| Exercise text |
━━━━━━━━━━━━━━━━━━━━━━━━━━━━━━
Skip to content

M06C04: Reader Pattern – Configuration as an Explicit, Injectable Dependency

Progression Note

Module 6 shifts from pure data modelling to effect-aware composition.
We now treat failure and absence as first-class effects that propagate automatically through pipelines — eliminating nested conditionals forever.

Module Focus Key Outcomes
5 Algebraic Data Modelling ADTs, exhaustive pattern matching, total functions, refined types
6 Monadic Flows as Composable Pipelines bind/and_then, Reader/State-like patterns, error-typed flows
7 Effect Boundaries & Resource Safety Dependency injection, boundaries, testing, evolution

Core question
How do you completely eliminate closure-captured variables and globals from monadic pipelines by making configuration an explicit, typed, injectable dependency — giving you pure, testable, refactor-safe code that scales from 3 lines to 300 without ever hiding a dependency again?
━━━━━━━━━━━━━━━━━━━━━━━━━━━━━━
| Directive A |
Please revise everything from "Module 6 shifts" down to "a dependency again?" in the Reader pattern page, putting "global variables" wherever "globals" appears.
| Directive B |
Answer these from the Reader pattern page, marking each reply like its question:
(i) Which module number has the focus "Effect Boundaries & Resource Safety"?
(ii) What two things does Module 6 treat as first-class effects?
Rely on nothing but the Reader pattern page.

| Dataset excerpt |
━━━━━━━━━━━━━━━━━━━━━━━━━━━━━━
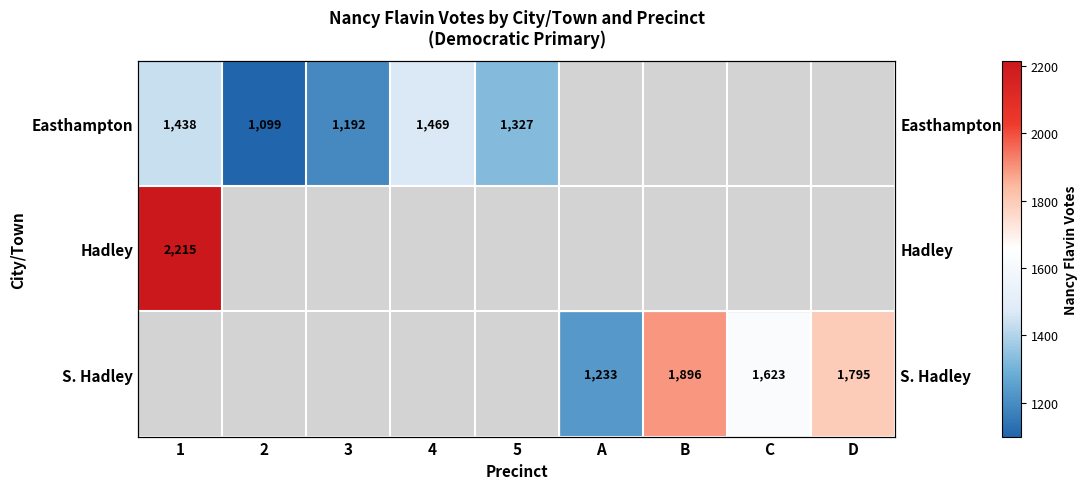

Is it true that Hadley equals 2215.0 at 1?

True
━━━━━━━━━━━━━━━━━━━━━━━━━━━━━━
| Written reply A |
Module 6 shifts from pure data modelling to effect-aware composition.
We now treat failure and absence as first-class effects that propagate automatically through pipelines — eliminating nested conditionals forever.

Module Focus Key Outcomes
5 Algebraic Data Modelling ADTs, exhaustive pattern matching, total functions, refined types
6 Monadic Flows as Composable Pipelines bind/and_then, Reader/State-like patterns, error-typed flows
7 Effect Boundaries & Resource Safety Dependency injection, boundaries, testing, evolution

Core question
How do you completely eliminate closure-captured variables and global variables from monadic pipelines by making configuration an explicit, typed, injectable dependency — giving you pure, testable, refactor-safe code that scales from 3 lines to 300 without ever hiding a dependency again?

| Written reply B |
(i) 7
(ii) Failure and absence